Job Summary:
Tesla is seeking a highly skilled Sr Data Analyst to build and scale predictive analytics and machine learning capabilities for their global supply chain organization. The role involves owning and improving critical ML models, co-designing AI applications, and collaborating with cross-functional teams to deliver actionable business insights.
Responsibilities:
• Co-design AI applications with the Data Engineering team, defining model requirements, performing feature engineering, and managing the full model lifecycle (MLOps) from development through deployment and monitoring
• Develop and maintain scalable ML pipelines, including data preprocessing, feature engineering, model training, evaluation, and serving infrastructure
• Translate complex analytical findings into clear, actionable recommendations for Supply Chain leadership and cross-functional stakeholders, drive the team's evolution from descriptive and operational analytics into predictive and prescriptive decision support
• Evaluate and adopt emerging ML/AI techniques and tools to continuously improve model performance and expand the team's data science capabilities
• Collaborate with cross-functional teams to align data science solutions with business goals and deliver measurable outcomes
Qualifications:
Required:
• Degree in Data Science, Machine Learning, Statistics, Computer Science, or a related quantitative field, or equivalent experience and evidence of exceptional ability
• 3-5 years of experience in applied Data Science or Machine Learning, with a proven track record of building, deploying, and maintaining ML models in production environments
• Strong proficiency in Python and ML frameworks (e.g., scikit-learn, XGBoost, TensorFlow, PyTorch) for model development, evaluation, and deployment
• Experience with clustering, classification, regression, time-series forecasting, and NLP techniques applied to real-world business problems
• Proficiency in SQL for data extraction, transformation, and analysis across large-scale datasets
• Hands-on experience with MLOps practices, including model versioning, experiment tracking (e.g., MLflow), automated retraining, and monitoring model drift
• Familiarity with workflow orchestration tools (e.g., Airflow) and containerized deployment (e.g., Docker, Kubernetes)

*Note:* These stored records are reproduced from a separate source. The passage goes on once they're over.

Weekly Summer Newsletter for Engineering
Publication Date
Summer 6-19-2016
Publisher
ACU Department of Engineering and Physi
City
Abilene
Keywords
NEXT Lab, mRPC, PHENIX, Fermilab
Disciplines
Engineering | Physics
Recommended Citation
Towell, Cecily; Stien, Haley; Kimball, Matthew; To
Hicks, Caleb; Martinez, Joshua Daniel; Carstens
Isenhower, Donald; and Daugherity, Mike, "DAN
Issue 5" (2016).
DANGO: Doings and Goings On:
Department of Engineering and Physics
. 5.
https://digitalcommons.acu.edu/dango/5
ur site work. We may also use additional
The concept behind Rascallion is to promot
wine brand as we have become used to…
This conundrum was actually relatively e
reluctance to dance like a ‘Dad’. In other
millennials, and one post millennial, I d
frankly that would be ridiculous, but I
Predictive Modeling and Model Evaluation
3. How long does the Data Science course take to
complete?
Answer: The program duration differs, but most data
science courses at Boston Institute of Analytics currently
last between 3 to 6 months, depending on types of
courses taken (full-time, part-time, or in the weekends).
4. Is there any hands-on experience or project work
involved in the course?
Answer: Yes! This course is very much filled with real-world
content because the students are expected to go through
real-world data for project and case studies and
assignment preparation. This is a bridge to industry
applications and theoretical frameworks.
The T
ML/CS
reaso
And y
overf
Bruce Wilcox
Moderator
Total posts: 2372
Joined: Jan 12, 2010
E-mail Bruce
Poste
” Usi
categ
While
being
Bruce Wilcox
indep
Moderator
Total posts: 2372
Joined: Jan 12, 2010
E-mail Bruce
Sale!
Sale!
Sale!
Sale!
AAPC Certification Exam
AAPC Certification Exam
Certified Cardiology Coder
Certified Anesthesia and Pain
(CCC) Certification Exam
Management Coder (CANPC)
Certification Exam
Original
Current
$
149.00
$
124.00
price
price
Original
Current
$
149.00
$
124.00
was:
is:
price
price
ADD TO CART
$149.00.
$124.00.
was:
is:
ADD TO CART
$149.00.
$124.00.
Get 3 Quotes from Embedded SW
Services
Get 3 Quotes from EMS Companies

• Strong communication and collaboration skills, with the ability to present complex technical concepts to non-technical stakeholders and work effectively across cross-functional teams
Preferred:
• Experience in supply chain, manufacturing, or procurement analytics is a plus
Company:
Tesla is an electric vehicle and clean energy company that provides electric cars, solar, and renewable energy solutions. Founded in 2003, the company is headquartered in Austin, USA, with a team of 10001+ employees. The company is currently Late Stage.